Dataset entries
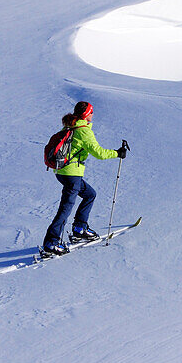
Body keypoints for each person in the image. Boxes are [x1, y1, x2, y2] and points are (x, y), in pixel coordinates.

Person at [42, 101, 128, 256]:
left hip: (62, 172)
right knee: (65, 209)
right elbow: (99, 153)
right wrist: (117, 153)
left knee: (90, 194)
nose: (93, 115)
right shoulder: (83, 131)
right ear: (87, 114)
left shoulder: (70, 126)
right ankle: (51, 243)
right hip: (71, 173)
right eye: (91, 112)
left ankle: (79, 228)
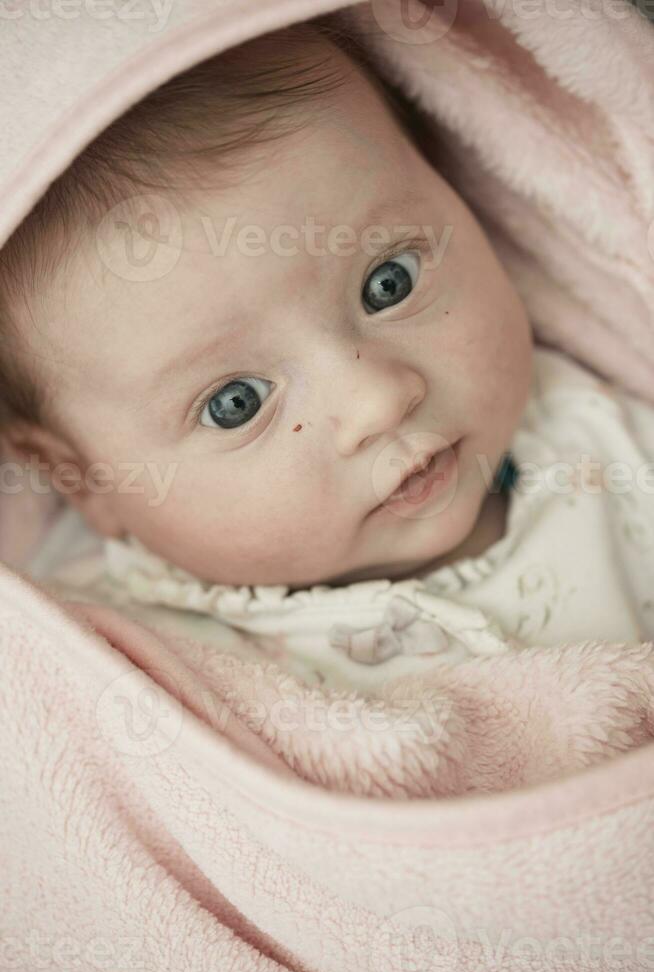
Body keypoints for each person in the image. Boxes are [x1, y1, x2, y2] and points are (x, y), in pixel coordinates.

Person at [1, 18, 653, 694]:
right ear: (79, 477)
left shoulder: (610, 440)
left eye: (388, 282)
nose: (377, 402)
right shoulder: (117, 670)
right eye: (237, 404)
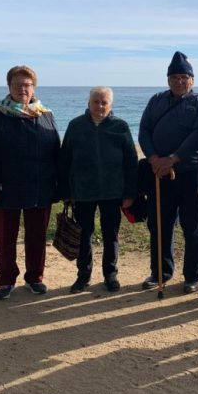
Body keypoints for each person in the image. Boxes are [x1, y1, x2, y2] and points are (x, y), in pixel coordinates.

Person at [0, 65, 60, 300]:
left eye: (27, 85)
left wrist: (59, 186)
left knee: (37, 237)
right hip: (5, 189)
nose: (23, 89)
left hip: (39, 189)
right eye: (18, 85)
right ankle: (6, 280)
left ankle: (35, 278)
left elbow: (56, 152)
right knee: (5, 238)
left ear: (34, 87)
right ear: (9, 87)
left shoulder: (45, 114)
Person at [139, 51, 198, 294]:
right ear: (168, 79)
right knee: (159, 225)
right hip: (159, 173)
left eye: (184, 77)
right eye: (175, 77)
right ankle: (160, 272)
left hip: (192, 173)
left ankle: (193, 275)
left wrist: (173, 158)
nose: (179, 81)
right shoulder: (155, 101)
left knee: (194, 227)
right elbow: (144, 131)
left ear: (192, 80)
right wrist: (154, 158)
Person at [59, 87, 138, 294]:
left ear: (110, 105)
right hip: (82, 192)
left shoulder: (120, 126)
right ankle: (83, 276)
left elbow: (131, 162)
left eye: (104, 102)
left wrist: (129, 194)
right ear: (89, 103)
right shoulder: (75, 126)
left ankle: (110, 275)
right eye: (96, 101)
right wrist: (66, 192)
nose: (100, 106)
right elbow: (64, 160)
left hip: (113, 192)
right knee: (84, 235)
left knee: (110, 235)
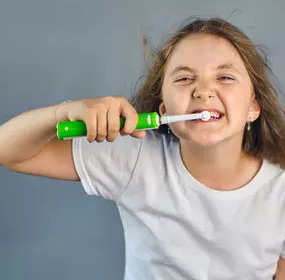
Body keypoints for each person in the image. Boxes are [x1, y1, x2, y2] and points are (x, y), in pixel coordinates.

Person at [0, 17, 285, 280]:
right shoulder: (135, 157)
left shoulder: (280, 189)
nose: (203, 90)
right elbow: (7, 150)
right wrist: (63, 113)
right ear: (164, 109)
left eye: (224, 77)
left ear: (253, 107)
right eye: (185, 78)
--
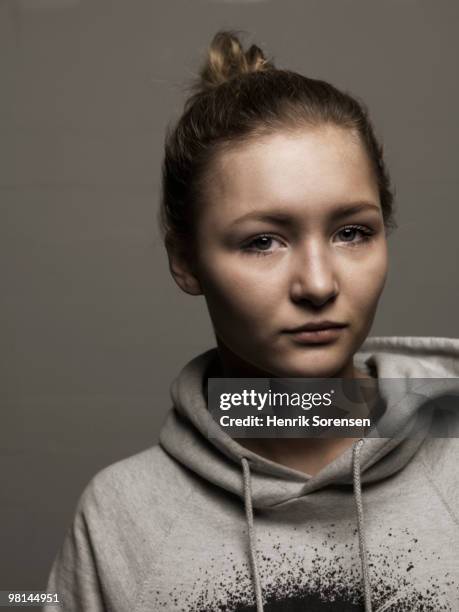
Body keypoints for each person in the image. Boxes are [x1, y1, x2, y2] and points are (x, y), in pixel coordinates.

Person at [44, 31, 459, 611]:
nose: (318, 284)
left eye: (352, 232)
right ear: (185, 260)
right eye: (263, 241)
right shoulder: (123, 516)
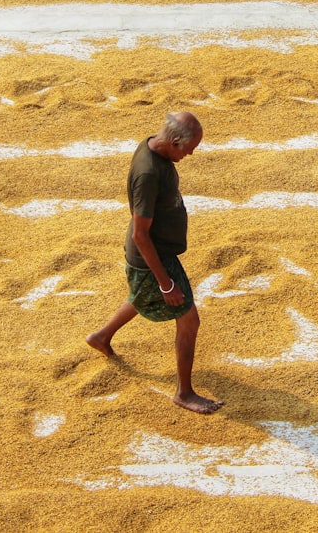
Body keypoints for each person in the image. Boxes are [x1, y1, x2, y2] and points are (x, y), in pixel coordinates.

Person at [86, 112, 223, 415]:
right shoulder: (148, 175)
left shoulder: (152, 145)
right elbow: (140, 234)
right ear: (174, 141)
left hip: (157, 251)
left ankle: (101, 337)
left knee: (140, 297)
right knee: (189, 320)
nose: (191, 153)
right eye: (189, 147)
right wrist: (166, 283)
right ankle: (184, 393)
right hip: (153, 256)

EXERCISE OBJECTIVE
Although the records hold pictures, the copy must not; give again exactly the lines from the one with "left knee: (110, 235)" through the one with "right elbow: (7, 150)".

ANSWER FOR THIS EXERCISE
left knee: (110, 235)
Body keypoints for each person in the image. Boxes are [x1, y1, x2, y2] and points are (x, y), in pixel coordinates.

Person at [0, 17, 285, 280]:
right shoulder: (135, 157)
left shoulder: (280, 189)
nose: (203, 90)
right elbow: (7, 150)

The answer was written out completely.